Imagine who ends up being right.
The rest of the Avengers – sans the inconveniently-powerful Thor and Hulk, but adding the less-destructive Black Panther (Chadwick Boseman) and Spider-Man (Tom Holland) – are more or less split along party lines, conveniently aligning so that the balance of (super)power is not tilted in such a way that would decide the inevitable battle before it even starts. It’s unclear whether Helmut Zemo (Daniel Brühl), a shadowy figure manipulating certain events from afar, considered such balances as his evil plan slowly develops, but then he’s a pretty useless character anyway so let’s not bother with him any further. The film sure doesn’t.
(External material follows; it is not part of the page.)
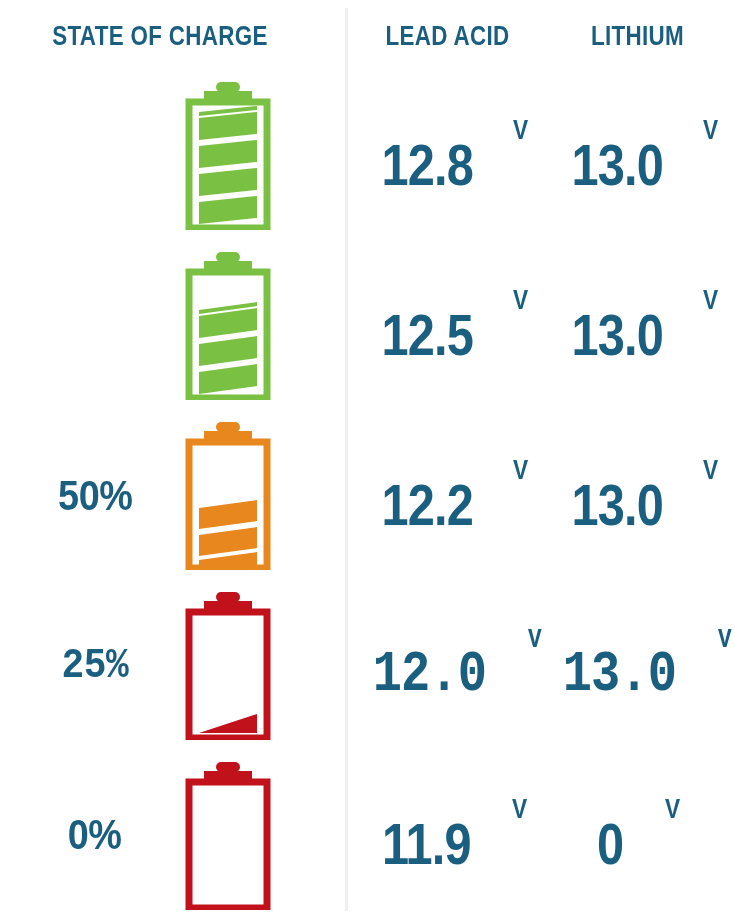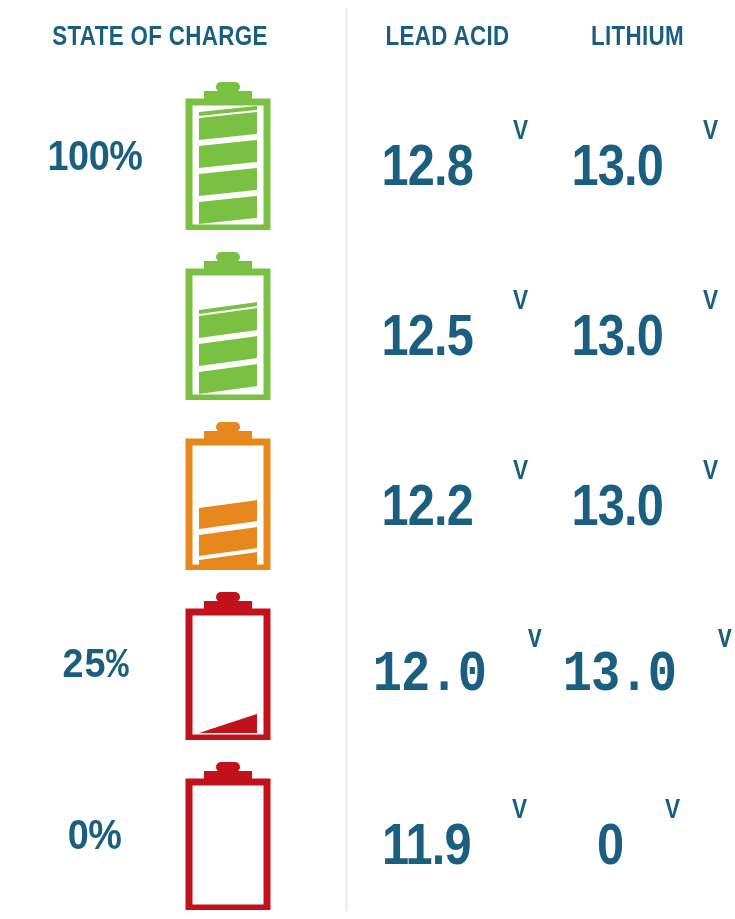"100%" div.pct { html: <div> <span>100%</span> </div> -> none }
The general idea of Captain America and Iron Man divided over government oversight and leading forces of fellow superheroes to battle one another is inspired by a massive 2006 event story from the comics, but where that took forty years to build to and six months of innumerable tie-in issues to tell, the film compacts everything into a comparatively tight 140 minutes. The predictable effect has many supporting characters (Hawkeye, Ant-Man, and Spider-Man especially) fighting their friends for no discernible reason, and the teams form so quickly that those of us who didn’t watch the trailer fifty times mostly forget who’s on whose side when the battle comes. This would be tolerable if the much-hyped showdown was at all interesting. It’s horribly managed, pairing off various characters to fight one another in an endless series of fan-service sparring sessions that rarely relate to or build upon one another, and flatter than the pages it’s adapting.
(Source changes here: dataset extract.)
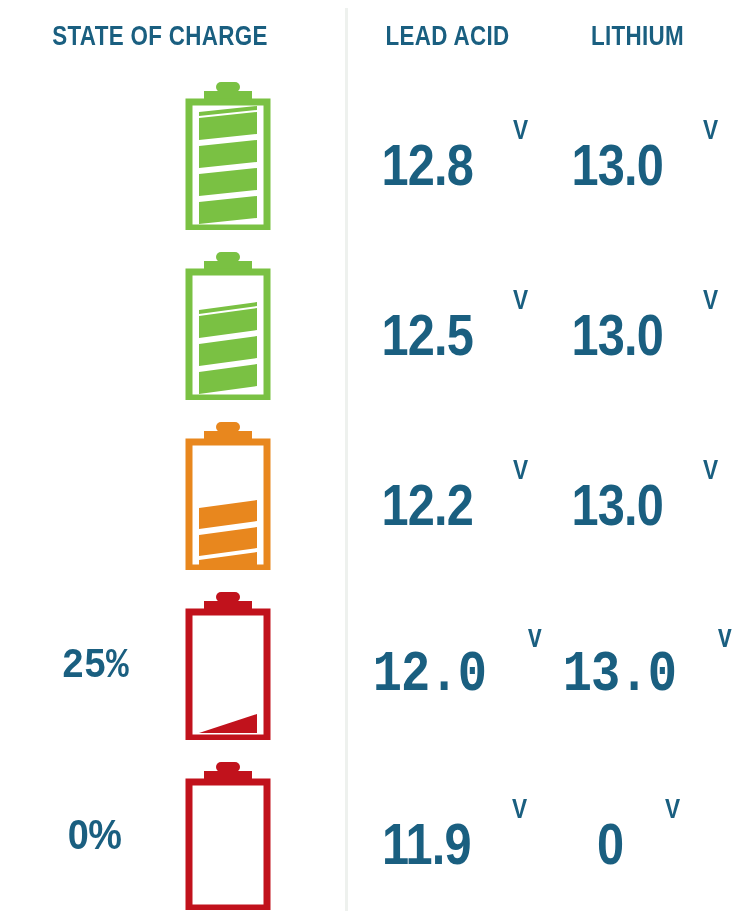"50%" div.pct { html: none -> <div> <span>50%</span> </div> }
For as blandly-lit and unimaginatively-staged as their dialogue scenes are (it’s a shame the camera and lighting department wasn’t accounted for in Marvel’s massive budget), the Russos have an uncommonly bad eye for action. The opening espionage sequence is a mess of handheld camerawork that neither conveys what’s actually happening nor reaches the expressionist mayhem of our finer (vulgar) auteurs. A tunnel car chase is astounding in its conception and choreography, but only once you look past a shooting and editing scheme that lacks grace, grit, rhythm, or perspective. They cut incessantly, never motivated by a new action or development but simply to account for every set-up they produced. The Russos seem to have a camera everywhere without once putting it in the right place. They see everything and express nothing.
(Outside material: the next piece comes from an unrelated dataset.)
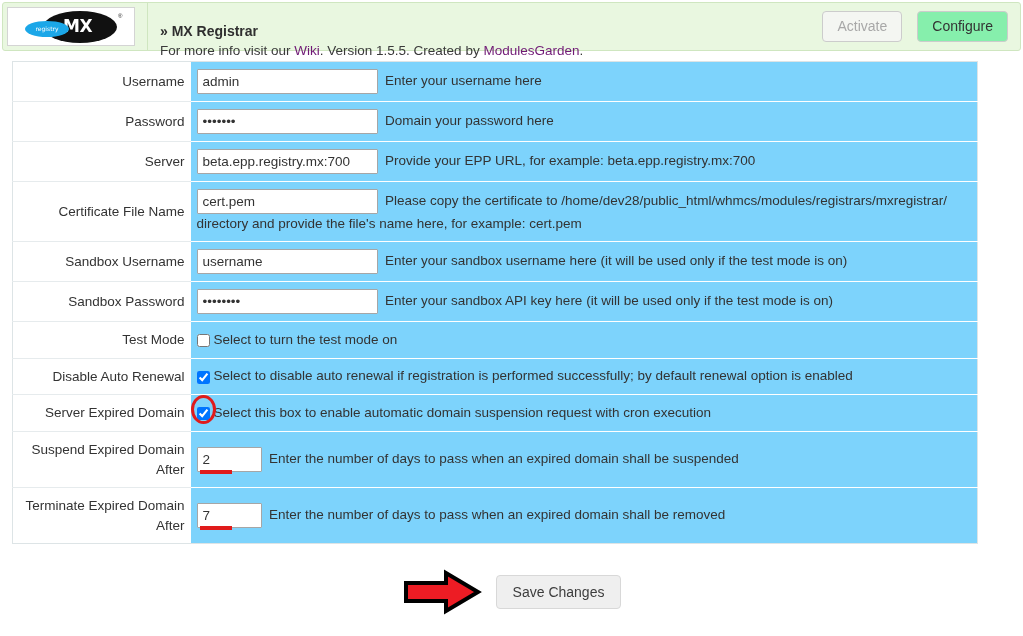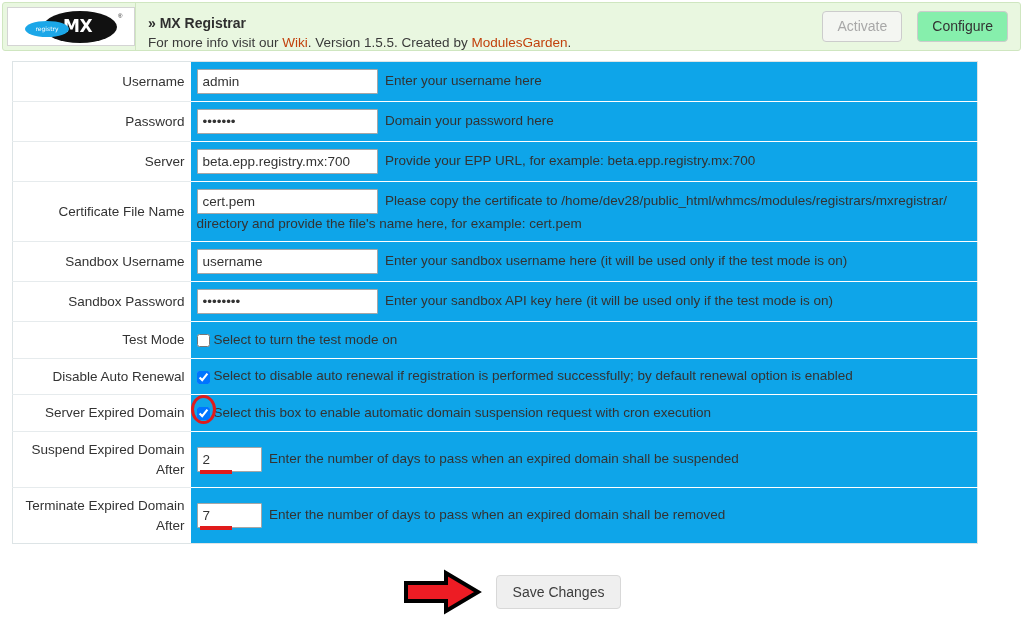"» MX Registrar" .header-text { margin-left: 0 -> 12px; padding: 10px 0 0 12px -> 18px 0 0 12px }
It is remarkable, then, that the climactic showdown between Tony, Steve, and Bucky is so resonant. The stakes – once utterly arbitrary – are finally rendered in personal terms. Even Steve is allowed to act as irrationally as Tony, their selfishness and pride overtaking their plot-servicing motivation. For five or ten minutes, Captain America: Civil War becomes the film it has been insisting upon. But it’s the very definition of too little, too late, setting up a level of engagement it cannot resolve, because wouldn’t you know it, they’ve run out the clock and it’s time to wrap things up, too tidily and too suddenly. The film’s ideological sympathies were evident from the start, but by the end, they’re carried to too emotional a place to simply shrug them off. Usually such unconventional structure is admirable, but when it cut to the end credits at (by my estimation) the start of its third act, I felt shortchanged. For all their faults, Marvel has done a pretty good job of telling contained stories that contribute to a larger whole. Not here. This two-and-a-half hour film with two protagonists, nine key supporting players, and four other notable stars couldn’t even tell one story. Never mind narrative economy – where’s the story at all?